We’re all average on some things, maybe even on most things. Is that so bad? There is something to be said for being realistic and acknowledging that we’re not all the best at everything. And again, there is something very odd about referring to beauty in these terms, which brings me to our last point.

In an alternate universe

4. Why do we keep telling women that they should be judged on looks?

Yes, we should all feel awesome about ourselves, but does it have to come from our looks? Do we all have to feel like the most beautiful people ever? Can’t we think that we look, god forbid, average, but still feel awesome because we’re smart, strong, kind, funny, or talented? It’s okay to feel good about yourself because of the way you look, but it’s also okay not to. It doesn’t mean you have to be pitied or fixed by inspirational commercials.

This just perpetuated the same old idea: what matters about women is their beauty. If you don’t feel beautiful then you’re sad, have low self esteem, and need help. How bout we let women feel good about themselves because of things other than looks? Why isn’t there a “smart” door next to the “average” door? Why not an “awesome” door that we encourage women to walk through? Or maybe a “generous” door?
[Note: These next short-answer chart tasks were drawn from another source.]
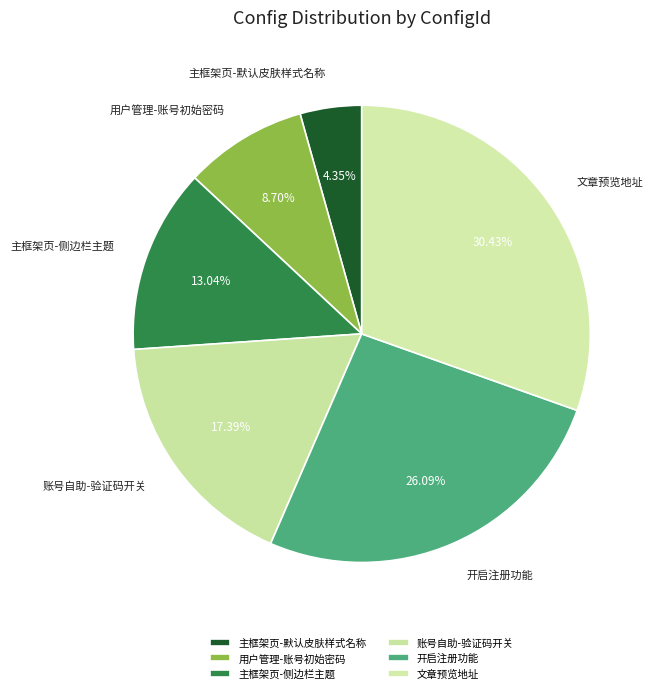

Approximately how many times larger is the value at 主框架页-默认皮肤样式名称 compared to 用户管理-账号初始密码?

0.5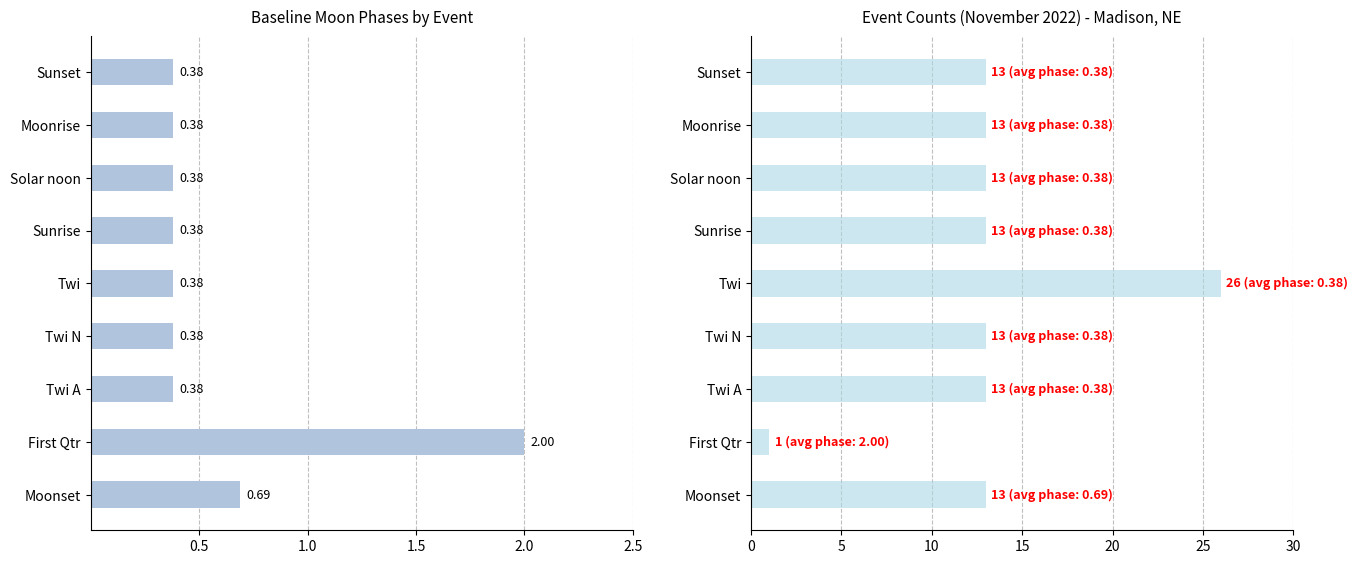

What is the difference between the maximum and minimum values in the Event Count series?

25.0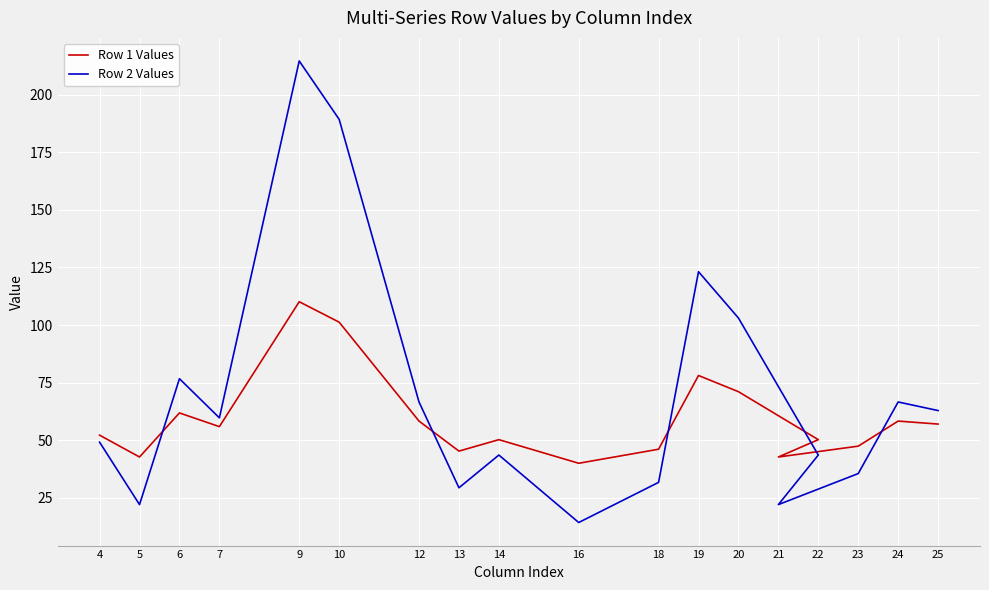

At which category does Row 2 Values reach its first local peak?

6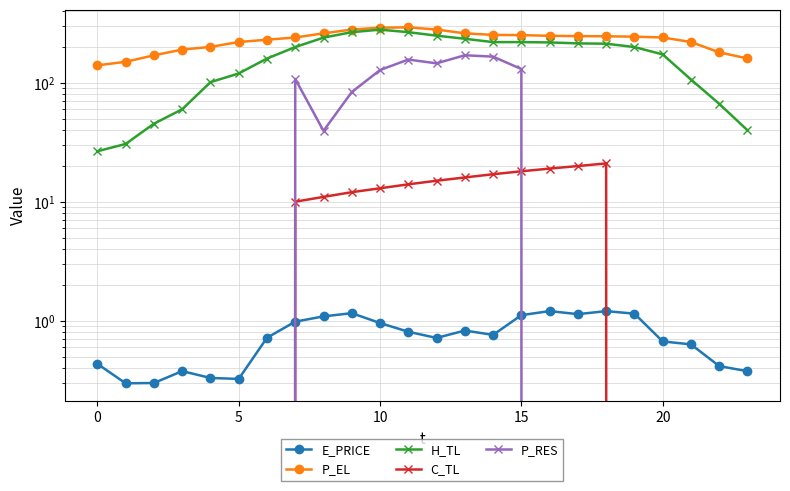

What is the difference between the E_PRICE values at 15 and 22?

0.7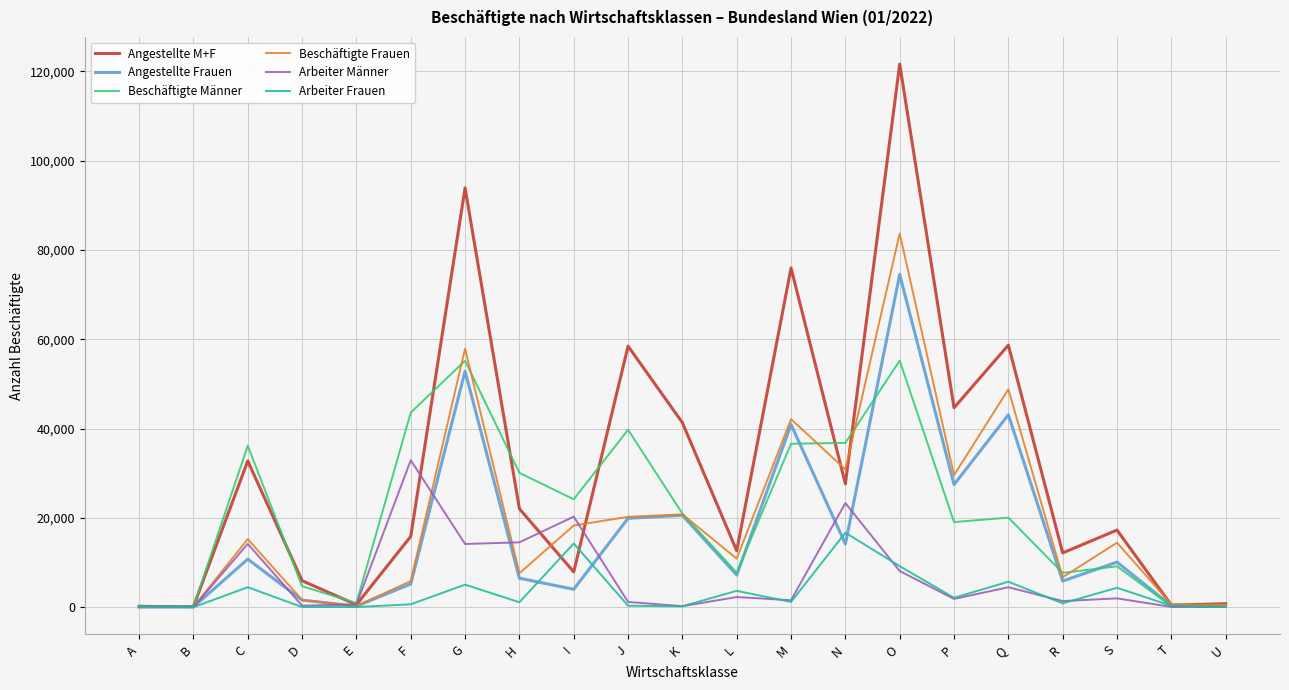

How many categories are shown in the chart?

21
Does Dove even consider that by constantly telling women that it is essential that they feel beautiful, they are actually making it worse, because they reinforce the idea that your looks is what matters the most? I mean, if they did consider that, it would make a lot of sense. This way they can have their cake and eat it too, have the facade of an empowering, women-positive company, while still getting our money. They can tell us that they just want us to love ourselves. They can tell us that they have the solution for the problem that them and their competitors created. They can tell us that we need to choose beautiful, which means we need to choose Dove.